→ TASK STATEMENT:
Continue the account of the round tables on the French Revolution and its societies of friends, starting right after its final sentence.

→ PROVIDED PASSAGE:
--*--

Paul Chopelin (SER, University of Lyon 3), believes that the Revolution’s representation in graphic novels is summed up by the guillotine.

In literature, Laurent Brassart (SER University of Lille) notes that popular violence by word, which reflects the reappropriation of politics by the people, is the response to the language of the ruling class.

Antoine Resche, ("Histony", youtuber) thinks that the political language of video games is pretty daring, and, as in movies, costume performances bring coherence.

Annie Duprat spoke about the public’s fascination with costumes. For her, the representation of the Revolution is that of a crowd : "individuals want their rights, they become politicised and become an active crowd".

At lunchtime, the delegates were able to admire a beautiful Liberty tree planted by the commune of Ivry and discover the streets of Marat, Saint-Just, Robespierre...

The afternoon began with a new round table, with Hervé Leuwers as moderator, entitled : "A network of societies of friends of the Revolution... To what end ?”

Philippe Gallet represented the Camille Desmoulins Association, created in 2001 in GUISE, this revolutionary’s birthplace. It’s a small society of about thirty members, with very few resources. For him, the essential thing is to share ideas with the other societies ; he suggested a more widespread periodical : why not open L’Incorruptible to articles from other societies ? Perhaps also a system of memberships between friendly associations ; an "umbrella" society to bring them together ? More frequent meetings, in addition to a Congress every 2 years.

Anne Quennedey briefly introduced the Saint-Just Association in Blérancourt, created in 1985 to save the revolutionary’s home. In addition, she is developing the purchase of manuscripts (of Saint-Just) and offered to make friendly societies aware of these purchases. Technical assistance is essential.

There is a network of Writers’ Houses, a good structure, so why not create a network of Revolutionaries’ Houses ?

Daniel Jouteux, of SARF (Société des amis de la Révolution française), Club René Levasseur de la Sarthe, considered that there needs to be a Commission formed by representatives from the societies of friends to draw up a draft "umbrella" organisation.

Jean Marc Schiappa, from the Babeuf Association, doubted that an "umbrella" organisation is really necessary, as SER already performs this role... He agreed with a pooling of know-how, and a Congress in 2 years’ time, and proposes a Tour de France of societies of friends of the Revolution, without neglecting their local roots.

--*--

→ DATA EXTRACT:
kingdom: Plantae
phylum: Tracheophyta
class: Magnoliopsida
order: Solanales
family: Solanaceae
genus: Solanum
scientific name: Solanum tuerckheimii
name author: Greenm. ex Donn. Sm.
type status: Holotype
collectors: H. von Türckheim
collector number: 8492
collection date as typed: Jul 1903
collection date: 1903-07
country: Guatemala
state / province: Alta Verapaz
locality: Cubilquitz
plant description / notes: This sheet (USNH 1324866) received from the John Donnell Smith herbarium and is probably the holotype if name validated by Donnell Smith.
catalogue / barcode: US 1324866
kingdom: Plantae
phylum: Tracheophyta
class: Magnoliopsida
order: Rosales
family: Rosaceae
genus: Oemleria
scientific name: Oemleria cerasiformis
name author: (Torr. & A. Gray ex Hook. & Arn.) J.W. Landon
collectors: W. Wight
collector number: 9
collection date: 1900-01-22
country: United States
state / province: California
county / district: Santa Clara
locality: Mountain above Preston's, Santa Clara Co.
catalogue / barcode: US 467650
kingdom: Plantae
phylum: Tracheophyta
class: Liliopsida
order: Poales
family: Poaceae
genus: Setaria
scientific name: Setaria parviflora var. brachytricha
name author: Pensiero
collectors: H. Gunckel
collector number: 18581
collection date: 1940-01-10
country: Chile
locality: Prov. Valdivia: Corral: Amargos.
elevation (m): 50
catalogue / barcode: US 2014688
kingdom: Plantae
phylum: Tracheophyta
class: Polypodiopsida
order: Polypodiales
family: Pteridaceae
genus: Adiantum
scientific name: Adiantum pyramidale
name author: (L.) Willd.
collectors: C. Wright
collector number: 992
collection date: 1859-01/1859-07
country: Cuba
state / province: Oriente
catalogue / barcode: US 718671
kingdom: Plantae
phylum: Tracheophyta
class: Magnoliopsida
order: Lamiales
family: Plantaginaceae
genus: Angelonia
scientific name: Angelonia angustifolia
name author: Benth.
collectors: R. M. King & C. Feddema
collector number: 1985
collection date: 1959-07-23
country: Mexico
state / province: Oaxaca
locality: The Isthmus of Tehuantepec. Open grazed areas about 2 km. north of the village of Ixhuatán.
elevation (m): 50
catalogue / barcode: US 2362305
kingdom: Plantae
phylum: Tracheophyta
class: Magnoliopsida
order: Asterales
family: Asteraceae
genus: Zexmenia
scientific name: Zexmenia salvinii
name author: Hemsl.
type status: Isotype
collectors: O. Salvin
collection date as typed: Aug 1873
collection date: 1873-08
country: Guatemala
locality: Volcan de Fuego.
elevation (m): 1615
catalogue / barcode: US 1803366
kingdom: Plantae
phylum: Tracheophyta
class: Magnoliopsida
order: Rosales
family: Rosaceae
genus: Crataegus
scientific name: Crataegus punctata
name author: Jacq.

--*--

→ REPLY TO THE TASK:
Bernard Vandeplas, Vice President of ARBR, defined 7 objectives :

  • To ensure regular relations between societies of friends of the French Revolution ;
  • To enlighten fellow-citizens ;
  • To propagate republican principles, for a democratic and social Republic ;
  • To educate all citizens, whether or not they are aware of the revolutionary ideals ;
  • Societies of friends of the French Revolution must first and foremost be a civic school, free, open to all, young and old, students or not ;
  • We are not in the field of power, and want to keep our independence ;
  • Citizens should be guided over the historical terrain, particularly that of the French Revolution, but also that of civic life, engagement and reflection, and the Revolution’s humanist values.
    He is resolutely in favour of organising meetings for young people, for participation in ceremonies, workshop visits, learning days, and discovering archival documents.

Hervé Leuwers acknowledged that we all have the will to work together.

He summarised the 4 themes :

  • Getting to know each other and exchange ideas, keep in touch ;
  • Carrying out joint activities : conferences, etc ;
  • Ensuring the Revolution’s place in the public space (street names...) ;
  • Pooling know-how, sharing expertise.

The Congress ended with a preview screening of the new version of Hervé Pernot’s film Robespierre, followed by a final debate on Robespierre and his perception in our society, in which the Deputy of Seine St Denis, Alexis Corbières, and the congress attendees, encouraged by the association "Carmagnole-Liberté", joined in the Chant du départ, before going home.

The next congress will take place in 2020.

The whole day was rich, intense and full of promise for the future.